Risalah The Fed: Perpecahan Soal Suku Bunga
Risalah rapat The Fed yang dirilis baru-baru ini menunjukkan perdebatan terbagi rata di antara para anggota. Sebagian peserta meyakini inflasi akan kembali mendekati target 2 persen secara alami, sementara sebagian lainnya melihat inflasi tetap tinggi karena permintaan kuat di sektor kecerdasan buatan (AI), konflik Timur Tengah, atau dampak tarif.
Kondisi ini membuat harga emas spot ikut melemah, seiring kenaikan harga minyak dan kekhawatiran inflasi yang masih belum mereda.
Ancaman Downgrade S&P dan Capital Outflow
Dari dalam negeri, S&P Dow Jones Indices mengumumkan hasil evaluasi yang menempatkan Indonesia dalam status pemantauan, berpotensi diturunkan dari kelompok emerging market menjadi frontier market. Bursa Efek Indonesia (BEI) berencana menggelar pertemuan dengan penyedia indeks global tersebut untuk menindaklanjuti keputusan itu.
Peringatan dari lembaga internasional ini telah memicu capital outflow karena berkurangnya kepercayaan investor asing. Di sisi lain, Kementerian Keuangan menargetkan dana investor asing yang masuk ke Pusat Financial Internasional Indonesia (PFII) sekitar Rp300 triliun hingga Rp500 triliun.
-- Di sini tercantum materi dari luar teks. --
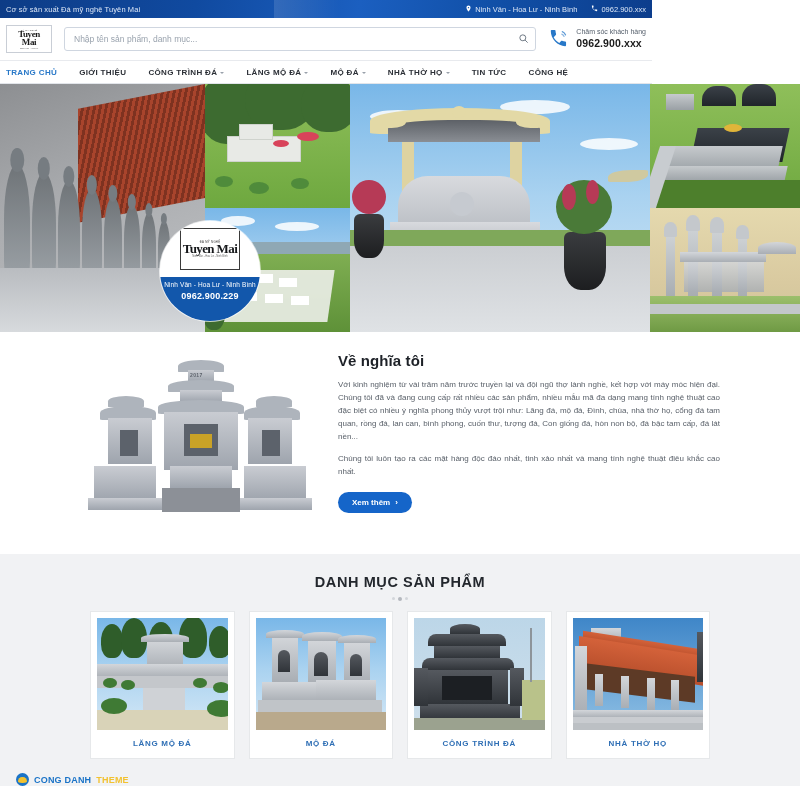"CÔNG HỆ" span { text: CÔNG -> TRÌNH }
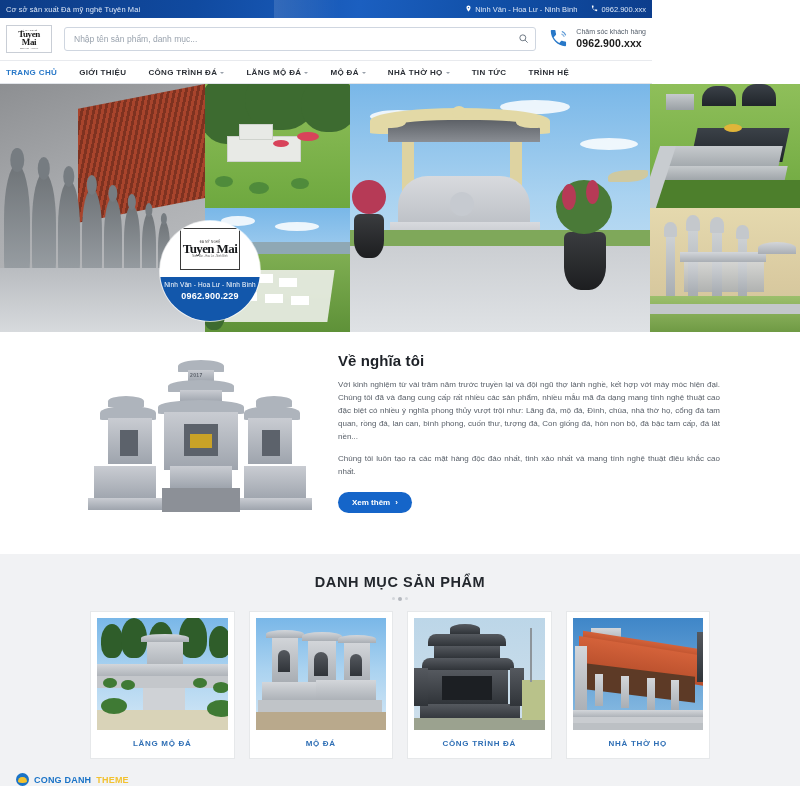"DANH MỤC SẢN PHẨM" div.sec-title { html: <div>DANH MỤC SẢN PHẨM</div> -> none }
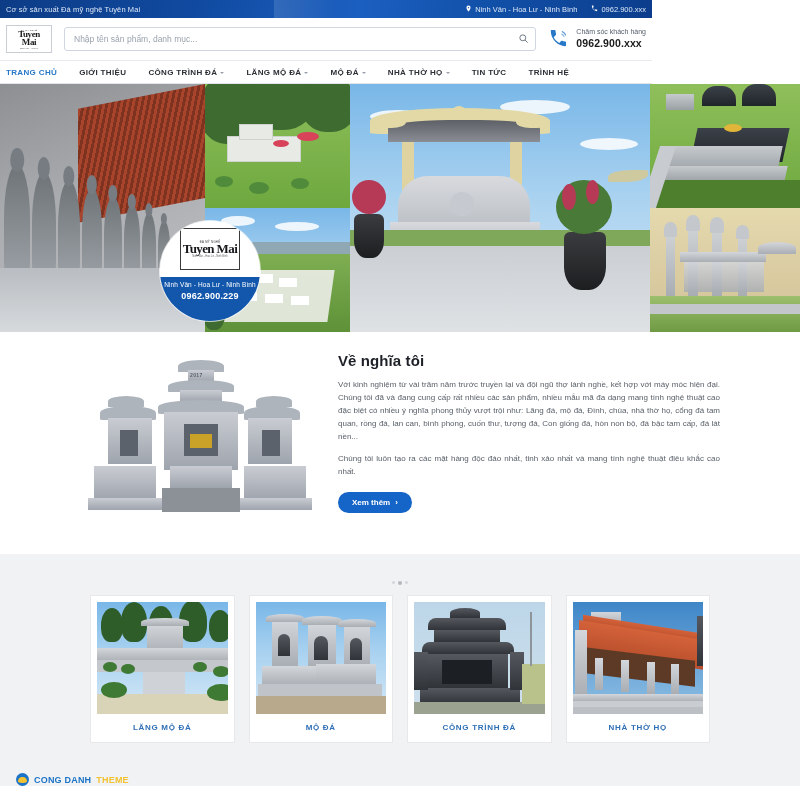"CONG DANH" span.wm-a { text: CONG DANH -> TRANG DONG }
Keyakinan Konsumen Turun ke Level Terendah Sejak September 2025
Survei Konsumen Bank Indonesia (BI) menunjukkan Indeks Keyakinan Konsumen (IKK) turun ke level 117,8 pada Juni 2026, dari level 120,9 pada Mei 2026. Angka ini merupakan level terendah sejak September 2025.
Indeks Kondisi Ekonomi Saat Ini (IKE) dan Indeks Ekspektasi Konsumen (IEK) masing-masing berada pada level 109,2 dan 126,4 di Juni 2026, turun dari level 112,2 dan 129,7 di bulan sebelumnya. Meskipun masih berada di zona optimis (di atas 100), penurunan ini mencerminkan tekanan daya beli masyarakat.
Bursa Global Kompak Melemah
Pada perdagangan Rabu (8/7), bursa Eropa melemah signifikan: Euro Stoxx 50 turun 1,79 persen, FTSE 100 Inggris melemah 1,66 persen, DAX Jerman turun 2,23 persen, dan CAC 40 Prancis melemah 2,18 persen. Bursa AS Wall Street juga tertekan, dengan Dow Jones Industrial Average melemah 1,09 persen dan S&P 500 turun 0,28 persen, meskipun Nasdaq Composite masih mampu menguat tipis 0,27 persen.
Di Asia pagi ini, pergerakan bervariasi: indeks Nikkei menguat 1,94 persen ke 68.115,00, Shanghai melemah 0,36 persen ke 3.955,00, Kospi menguat 0,25 persen ke 7.264,76, sementara Strait Times naik 0,78 persen ke 5.410,90.
Selanjutnya investor akan menantikan data penjualan ritel dan penjualan sepeda motor sebagai indikator konsumsi domestik.